Di sisi lain, KontraS juga menyoroti keputusan Mahkamah Konstitusi (MK) yang menolak seluruh gugatan sengketa Pilpres 2024. Sebagai lembaga peradilan yang seharusnya menjadi penjaga konstitusi atau guardian of constitution serta ‘benteng’ terakhir penegak nilai demokrasi, KontraS menyebut MK justru melegitimasi pemimpin yang terpilih lewat cara yang bermasalah.
Baca Juga: Resmi! Surya Paloh Umumkan Partai NasDem Dukung Pemerintahan Prabowo-Gibran
"Putusan MK menjadi semakin problematik karena dalam pertimbangannya MK juga menyatakan bahwa terpilihnya Gibran Rakabuming Raka sebagai Calon Wakil Presiden adalah sah dan Putusan No. 90 terkait batas usia Cawapres dalam UU Pemilu yang meloloskan Gibran Rakabuming Raka bukan bagian dari nepotisme. MK juga seakan mengabaikan fakta bahwa para proses Pemilu yang telah berlangsung terjadi, diwarnai dengan dugaan pengerahan aparat seperti Pj Kepala Daerah dan perangkat desa, ditambah politisasi bantuan sosial untuk memenangkan Prabowo-Gibran," tutur Dimas.
"Padahal fakta-fakta tersebut telah nyata terbukti di lapangan dan telah dihadirkan selama proses pembuktian di persidangan," imbuhnya.
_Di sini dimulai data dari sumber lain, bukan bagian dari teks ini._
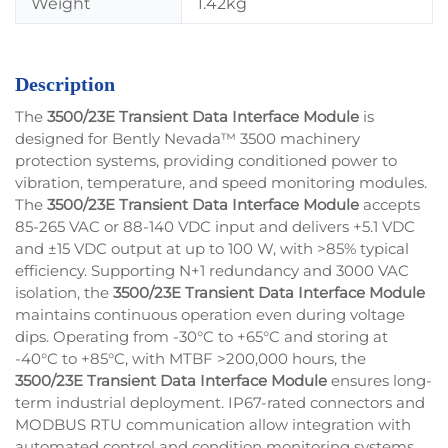
Weight
1.42kg
Description
The
3500/23E Transient Data Interface Module
is
designed for Bently Nevada™ 3500 machinery
protection systems, providing conditioned power to
vibration, temperature, and speed monitoring modules.
The
3500/23E Transient Data Interface Module
accepts
85-265 VAC or 88-140 VDC input and delivers +5.1 VDC
and ±15 VDC output at up to 100 W, with >85% typical
efficiency. Supporting N+1 redundancy and 3000 VAC
isolation, the
3500/23E Transient Data Interface Module
maintains continuous operation even during voltage
dips. Operating from -30°C to +65°C and storing at
-40°C to +85°C, with MTBF >200,000 hours, the
3500/23E Transient Data Interface Module
ensures long-
term industrial deployment. IP67-rated connectors and
MODBUS RTU communication allow integration with
automated control and condition monitoring systems.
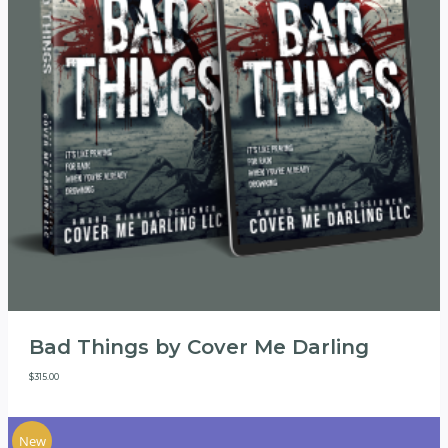
Bad Things by Cover Me Darling
$
315.00
New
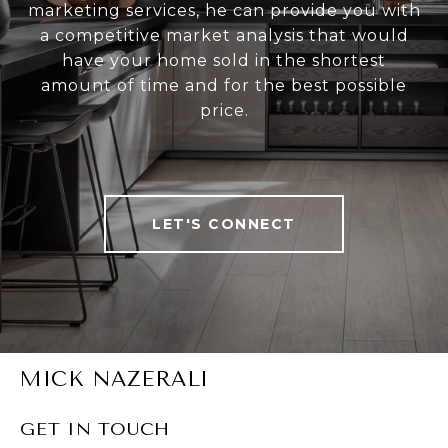
marketing services, he can provide you with
a competitive market analysis that would
have your home sold in the shortest
amount of time and for the best possible
price.
LET'S CONNECT
MICK NAZERALI
GET IN TOUCH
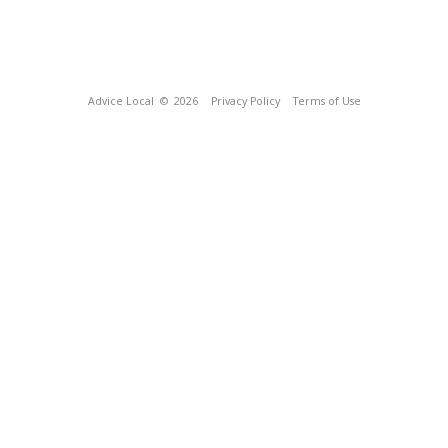
Advice Local
© 2026
Privacy Policy
Terms of Use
MK, lanjut Dimas, juga terbukti tidak mampu memberikan putusan yang menghasilkan keadilan substantif dan mengekang dirinya pada sebatas keadilan prosedural semata.
"Lewat putusan PHPU tersebut, lembaga peradilan dalam hal ini MK sebagai salah satu harapan publik telah resmi gagal menyelamatkan situasi demokrasi dan HAM," kata dia.
Berangkat putusan MK dan ditetapkannya Prabowo-Gibran sebagai presiden dan wakil presiden terpilih oleh Komisi Pemilihan Umum (KPU) RI, Dimas menilai era reformasi secara resmi telah berakhir.
Baca Juga: Prabowo Subianto Dapat Kritikan Pedas Buntut Ucapan 'Senyum Anda Berat' ke Anies Baswedan
"Terpilihnya mantan menantu dari Soeharto dan suburnya praktik KKN, Indonesia telah kembali sepenuhnya ke ‘jurang’ rezim orde baru. Adapun Pemilu sebagai saluran utama daulat rakyat justru telah terselenggara dengan curang lewat berbagai manuver politik dan intervensi kekuasaan. Begitupun agenda supremasi hukum yang tak berdaya untuk mengadili kesewenang-wenangan kekuasaan," pungkasnya.